### [ACTION ITEM]
Every line in the data below that includes "begin" belongs in the answer, copied as it stands.

[Stored data entries]
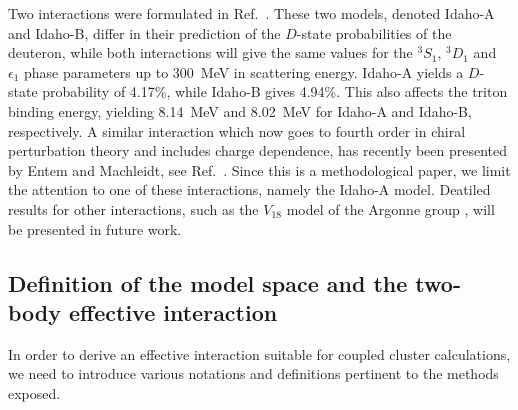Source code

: \documentclass[aps,prc,twocolumn,floatfix]{revtex4}
\begin{document}
Two interactions were formulated in Ref.~\cite{machleidt02}. These two 
models, denoted Idaho-A and Idaho-B, differ in their prediction of the
$D$-state probabilities of the deuteron, while both interactions will 
give the same values for the $^3S_1$, $^3D_1$ and $\epsilon_1$ phase 
parameters up to 300~MeV in scattering energy. Idaho-A yields a $D$-state
probability of 4.17\%, while Idaho-B gives 4.94\%. This also affects
the triton binding energy, yielding 8.14~MeV and 8.02~MeV for Idaho-A
and Idaho-B, respectively. 
A similar interaction which now goes to  
fourth order in chiral perturbation theory and includes charge dependence,  
has recently been presented by Entem and Machleidt, see Ref.~\cite{machleidt03}.
Since this is a methodological paper, we limit the attention to one of 
these interactions, namely the Idaho-A model. Deatiled results 
for other interactions, such as
the $V_{18}$ model of the Argonne group \cite{bob95}, 
will be presented in future work. 


\subsection{Definition of the model space and the two-body effective interaction}

In order to derive an effective interaction suitable for coupled
cluster calculations, we need to introduce various
notations and definitions pertinent to the methods exposed.
\end{document}
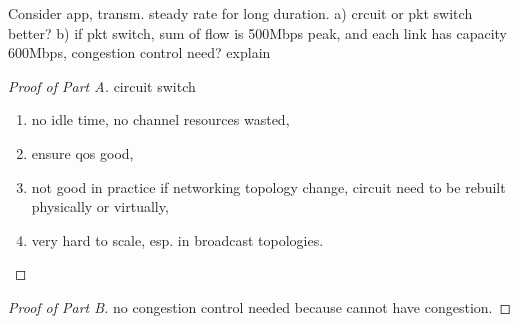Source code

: \documentclass[./answersheet.tex]{subfiles}
\begin{document}
\begin{wts}
    Consider app, transm. steady rate for long duration. a) crcuit or pkt switch better? b) if pkt switch, sum of flow is 500Mbps peak, and each link has capacity 600Mbps, congestion control need? explain
\end{wts}
\begin{proof}[Proof of Part A]
    circuit switch
    \begin{enumerate}[noitemsep]
        \item no idle time, no channel resources wasted,
        \item ensure qos good,
        \item not good in practice if networking topology change, circuit need to be rebuilt physically or virtually,
        \item very hard to scale, esp. in broadcast topologies.
    \end{enumerate}
\end{proof}
\begin{proof}[Proof of Part B]
    no congestion control needed because cannot have congestion.
\end{proof}
\end{document}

### [RESPONSE TO THE EXERCISE]
\begin{document}
\begin{document}
\begin{wts}
\begin{proof}[Proof of Part A]
    \begin{enumerate}[noitemsep]
\begin{proof}[Proof of Part B]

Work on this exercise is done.